_EXERCISE OBJECTIVE_.
In the listing below, count the lines with "within" and report only the figure.

==============================

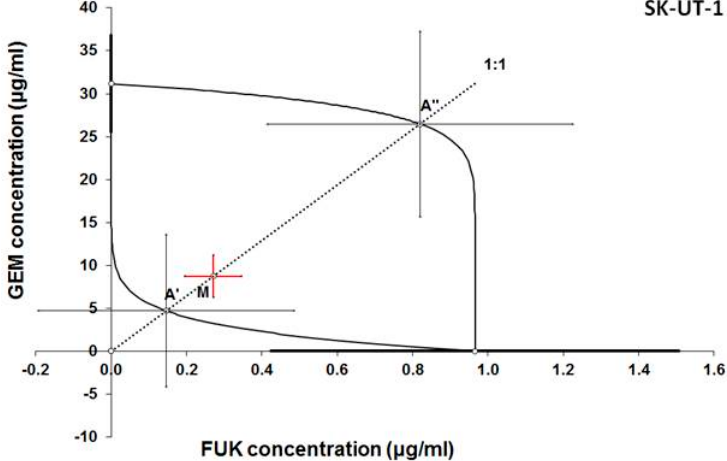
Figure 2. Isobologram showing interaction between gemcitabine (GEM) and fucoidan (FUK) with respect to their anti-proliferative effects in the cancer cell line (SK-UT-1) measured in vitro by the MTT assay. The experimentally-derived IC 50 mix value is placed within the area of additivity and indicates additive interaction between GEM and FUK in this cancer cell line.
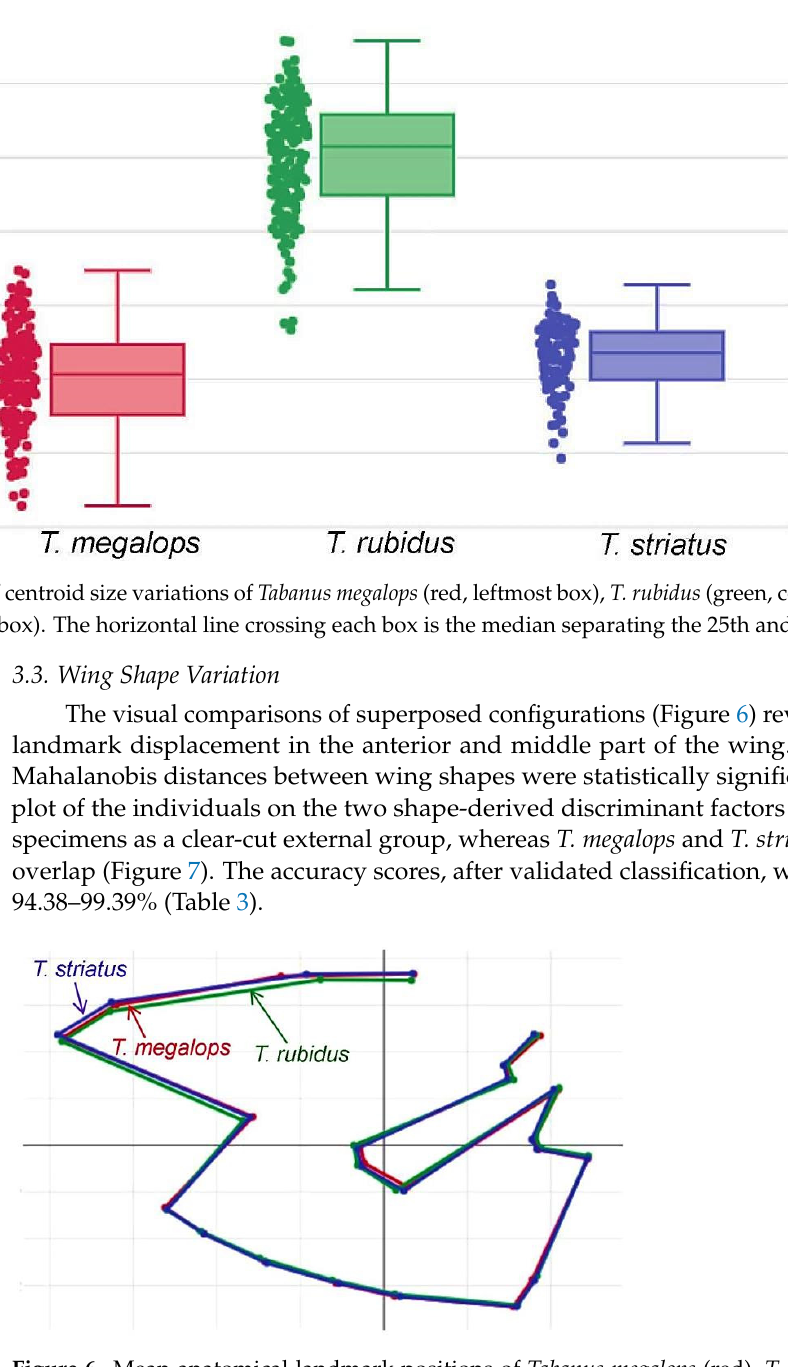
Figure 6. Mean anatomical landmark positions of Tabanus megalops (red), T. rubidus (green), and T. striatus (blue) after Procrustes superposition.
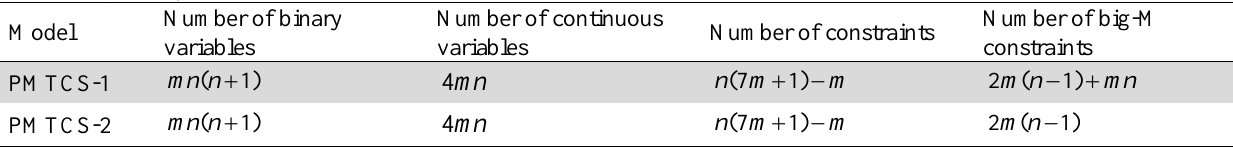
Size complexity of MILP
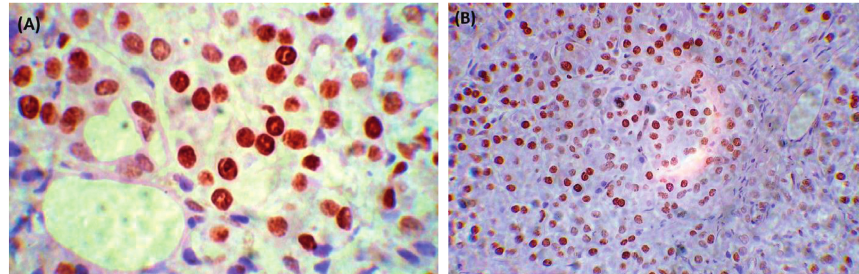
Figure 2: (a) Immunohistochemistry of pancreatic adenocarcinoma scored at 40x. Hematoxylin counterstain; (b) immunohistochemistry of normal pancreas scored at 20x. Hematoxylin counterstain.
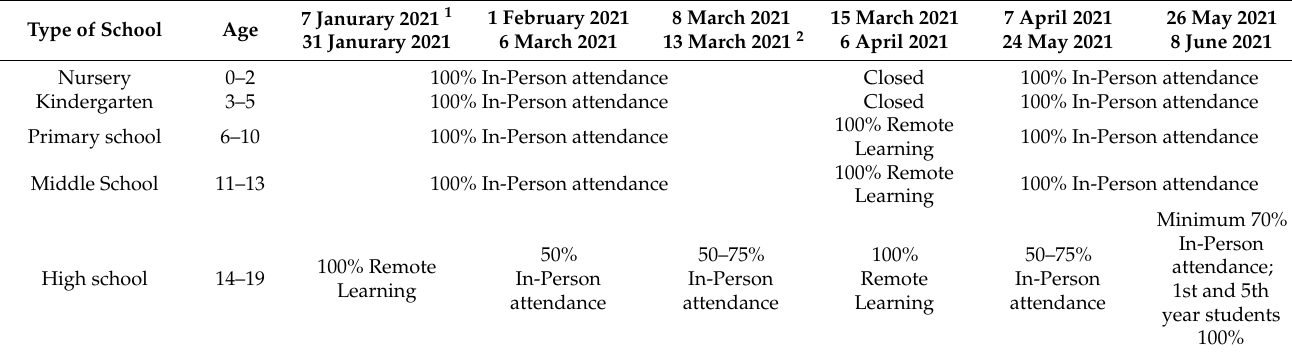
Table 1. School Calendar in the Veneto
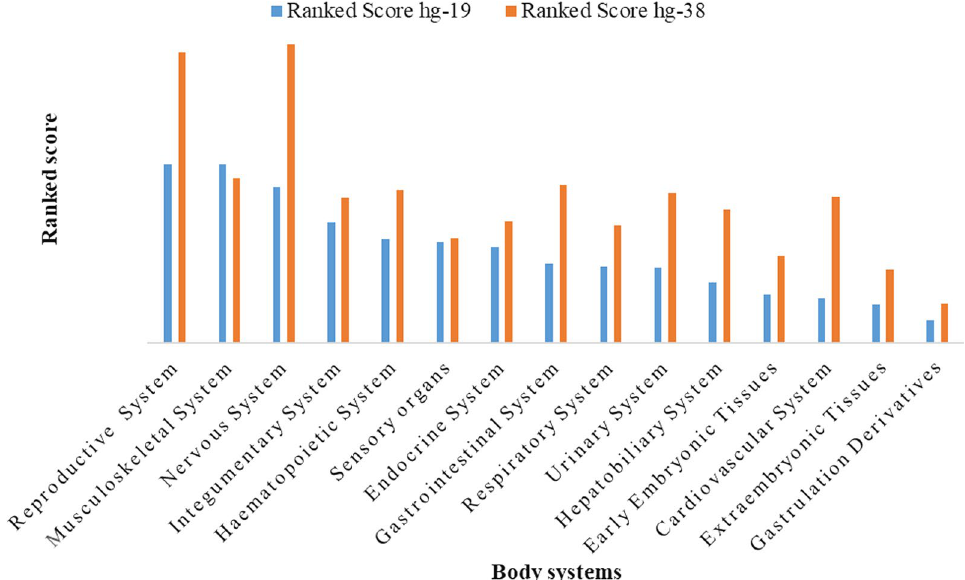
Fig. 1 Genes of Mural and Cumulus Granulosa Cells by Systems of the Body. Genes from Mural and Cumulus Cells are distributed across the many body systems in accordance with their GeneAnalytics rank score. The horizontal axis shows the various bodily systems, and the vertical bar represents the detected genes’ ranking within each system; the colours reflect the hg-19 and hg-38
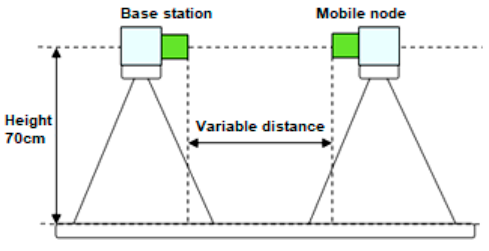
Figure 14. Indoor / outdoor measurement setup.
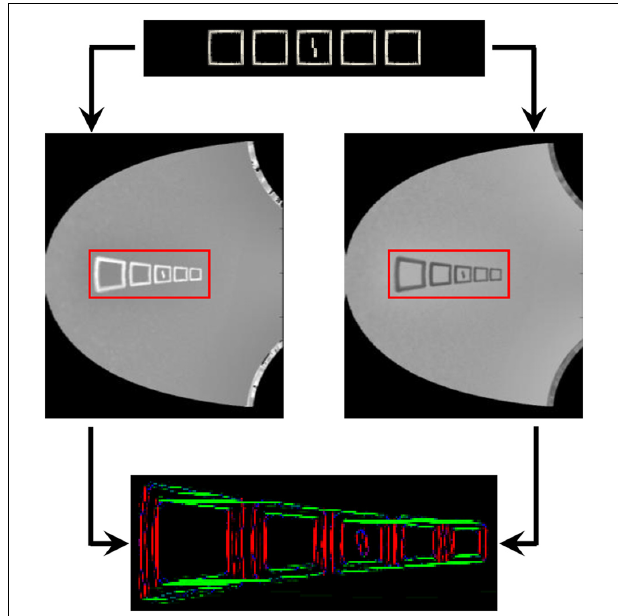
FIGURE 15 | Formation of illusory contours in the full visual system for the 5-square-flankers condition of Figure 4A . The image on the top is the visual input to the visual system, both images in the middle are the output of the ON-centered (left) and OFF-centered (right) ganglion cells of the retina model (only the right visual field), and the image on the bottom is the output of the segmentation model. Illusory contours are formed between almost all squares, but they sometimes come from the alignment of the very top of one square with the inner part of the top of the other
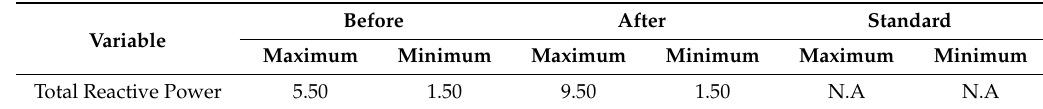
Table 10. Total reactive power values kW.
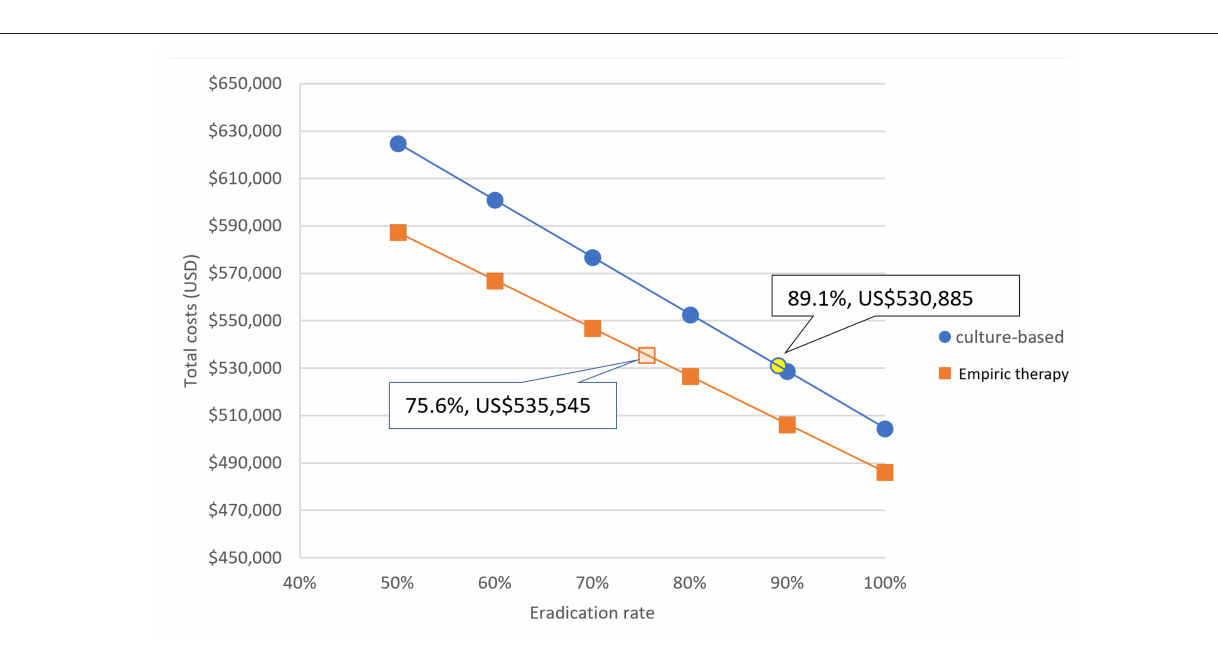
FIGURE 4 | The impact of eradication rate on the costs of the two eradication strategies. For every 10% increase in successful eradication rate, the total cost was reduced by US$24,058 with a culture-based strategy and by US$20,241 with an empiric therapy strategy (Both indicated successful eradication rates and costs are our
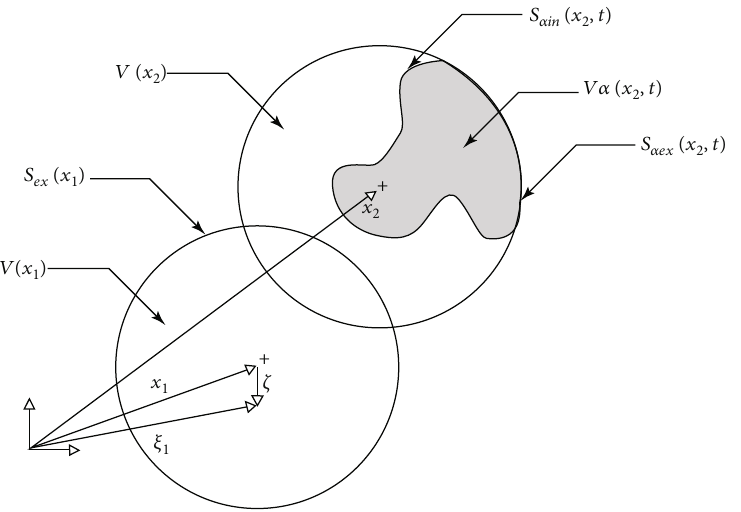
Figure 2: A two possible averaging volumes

==============================

_RESPONSE AREA_.
2